As for the warning, will add it.

Thanks

>
> Thanks.
>


--
Thanks.
Zhang Yanfei

2013-09-24 13:35:20

by Zhang Yanfei

[permalink] [raw]
Subject: Re: [PATCH 4/6] x86/mem-hotplug: Support initialize page tables bottom up

On 09/24/2013 09:27 PM, Tejun Heo wrote:
> On Tue, Sep 24, 2013 at 09:23:48PM +0800, Zhang Yanfei wrote:
>>> Hmm... so, this is kinda weird. We're doing it in two chunks and
>>> mapping memory between ISA_END_ADDRESS and kernel_end right on top of
>>> ISA_END_ADDRESS? Can't you give enough information to the mapping
>>> function so that it can map everything on top of kernel_end in single
>>> go?
>>
>> You mean we should call memory_map_bottom_up like this:
>>
>> memory_map_bottom_up(ISA_END_ADDRESS, end)
>>
>> right?
>
> But that wouldn't be ideal as we want the page tables above kernel
> image and the above would allocate it above ISA_END_ADDRESS, right?

The original idea is we will allocate everything above the kernel. So
the pagetables for [ISA_END_ADDRESS, kernel_end) will be also located
above the kernel.

> Maybe memory_map_bottom_up() should take extra parameters for where to
> allocate page tables at separately from the mapping range and treat it
> specially? Would that make the function a lot more complex?

Hmmmm...I will try to see if it is complex.

Thanks.

>
> Thanks.
>


--
Thanks.
Zhang Yanfei

2013-09-24 13:39:19

by Tejun Heo

[permalink] [raw]
Subject: Re: [PATCH 4/6] x86/mem-hotplug: Support initialize page tables bottom up

Hello,

On Tue, Sep 24, 2013 at 09:34:46PM +0800, Zhang Yanfei wrote:
> > But that wouldn't be ideal as we want the page tables above kernel
> > image and the above would allocate it above ISA_END_ADDRESS, right?
>
> The original idea is we will allocate everything above the kernel. So
> the pagetables for [ISA_END_ADDRESS, kernel_end) will be also located
> above the kernel.

I'm a bit confused why we need two separate calls then. What's the
difference from calling with the whole range?

Thanks.

--
tejun

2013-09-24 13:54:24

by Zhang Yanfei

[permalink] [raw]
Subject: Re: [PATCH 4/6] x86/mem-hotplug: Support initialize page tables bottom up

Hi tejun,

On 09/24/2013 09:39 PM, Tejun Heo wrote:
> Hello,
>
> On Tue, Sep 24, 2013 at 09:34:46PM +0800, Zhang Yanfei wrote:
>>> But that wouldn't be ideal as we want the page tables above kernel
>>> image and the above would allocate it above ISA_END_ADDRESS, right?

..............................

## Written exercise 1
Summarize the patch discussion in two sentences.
## Written exercise 2
In the patch discussion, what did Tejun Heo propose that memory_map_bottom_up() should take?
## Written exercise 3
Continue the patch discussion, picking up right after its last quoted line.
The listing has no connection to the patch discussion.

## Listed entries
..............................

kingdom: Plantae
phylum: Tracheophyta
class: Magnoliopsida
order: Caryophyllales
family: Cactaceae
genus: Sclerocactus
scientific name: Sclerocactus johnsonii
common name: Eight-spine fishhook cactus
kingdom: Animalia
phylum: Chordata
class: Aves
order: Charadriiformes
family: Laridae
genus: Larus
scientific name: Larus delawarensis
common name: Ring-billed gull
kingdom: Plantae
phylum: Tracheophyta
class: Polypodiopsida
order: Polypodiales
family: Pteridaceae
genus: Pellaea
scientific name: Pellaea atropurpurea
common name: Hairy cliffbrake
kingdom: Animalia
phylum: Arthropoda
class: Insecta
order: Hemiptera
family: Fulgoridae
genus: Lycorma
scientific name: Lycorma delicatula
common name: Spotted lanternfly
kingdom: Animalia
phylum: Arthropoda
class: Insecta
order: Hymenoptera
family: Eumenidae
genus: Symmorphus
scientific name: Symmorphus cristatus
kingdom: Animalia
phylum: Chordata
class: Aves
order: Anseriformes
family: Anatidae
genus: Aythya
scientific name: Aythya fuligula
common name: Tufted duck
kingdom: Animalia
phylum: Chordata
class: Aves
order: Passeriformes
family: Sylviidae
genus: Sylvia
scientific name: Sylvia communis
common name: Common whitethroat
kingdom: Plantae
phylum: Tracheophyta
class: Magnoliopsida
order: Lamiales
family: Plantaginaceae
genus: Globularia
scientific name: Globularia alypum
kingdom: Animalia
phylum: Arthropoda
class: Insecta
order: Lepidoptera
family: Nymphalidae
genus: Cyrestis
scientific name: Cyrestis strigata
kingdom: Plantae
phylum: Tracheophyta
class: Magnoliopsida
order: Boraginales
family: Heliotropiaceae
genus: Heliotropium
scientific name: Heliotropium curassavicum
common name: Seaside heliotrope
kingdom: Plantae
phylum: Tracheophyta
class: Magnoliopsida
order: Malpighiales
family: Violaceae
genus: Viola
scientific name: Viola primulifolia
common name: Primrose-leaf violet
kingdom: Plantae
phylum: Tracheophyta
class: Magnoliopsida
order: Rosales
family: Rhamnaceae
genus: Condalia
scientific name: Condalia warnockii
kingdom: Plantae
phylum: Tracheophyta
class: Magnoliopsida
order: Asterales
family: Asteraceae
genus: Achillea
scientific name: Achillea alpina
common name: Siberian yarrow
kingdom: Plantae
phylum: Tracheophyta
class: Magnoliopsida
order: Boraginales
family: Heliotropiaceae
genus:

..............................

## Answer 1
Tejun Heo questioned why memory between ISA_END_ADDRESS and kernel_end is mapped in a separate chunk. Zhang Yanfei replied that the page tables for that range are meant to sit above the kernel and agreed to look into Tejun's idea of extra parameters for memory_map_bottom_up(), but Tejun still asked why two calls are needed instead of one for the whole range.

## Answer 2
Extra parameters saying where to allocate page tables, separate from the mapping range.

## Answer 3
>>
>> The original idea is we will allocate everything above the kernel. So
>> the pagetables for [ISA_END_ADDRESS, kernel_end) will be also located
>> above the kernel.
>
> I'm a bit confused why we need two separate calls then. What's the
> difference from calling with the whole range?

OK, this is just because we allocate pagtables just above the kernel.
And if we use up the BRK space that is reserved for inital pagetables,
we will use memblock to allocate memory for pagetables, and the memory
allocated here should be mapped already. So we first map [kernel_end, end)
to make memory above the kernel be mapped as soon as possible. And then
use pagetables allocated above the kernel to map [ISA_END_ADDRESS, kernel_end).

Thanks.

>
> Thanks.
>


--
Thanks.
Zhang Yanfei

2013-09-24 14:05:52

by Tejun Heo

[permalink] [raw]
Subject: Re: [PATCH 4/6] x86/mem-hotplug: Support initialize page tables bottom up

On Tue, Sep 24, 2013 at 09:53:47PM +0800, Zhang Yanfei wrote:
> OK, this is just because we allocate pagtables just above the kernel.
> And if we use up the BRK space that is reserved for inital pagetables,
> we will use memblock to allocate memory for pagetables, and the memory
> allocated here should be mapped already. So we first map [kernel_end, end)
> to make memory above the kernel be mapped as soon as possible. And then
> use pagetables allocated above the kernel to map [ISA_END_ADDRESS, kernel_end).

I see. The code seems fine to me then. Can you please add comment
explaining why the split calls are necessary?

Thanks.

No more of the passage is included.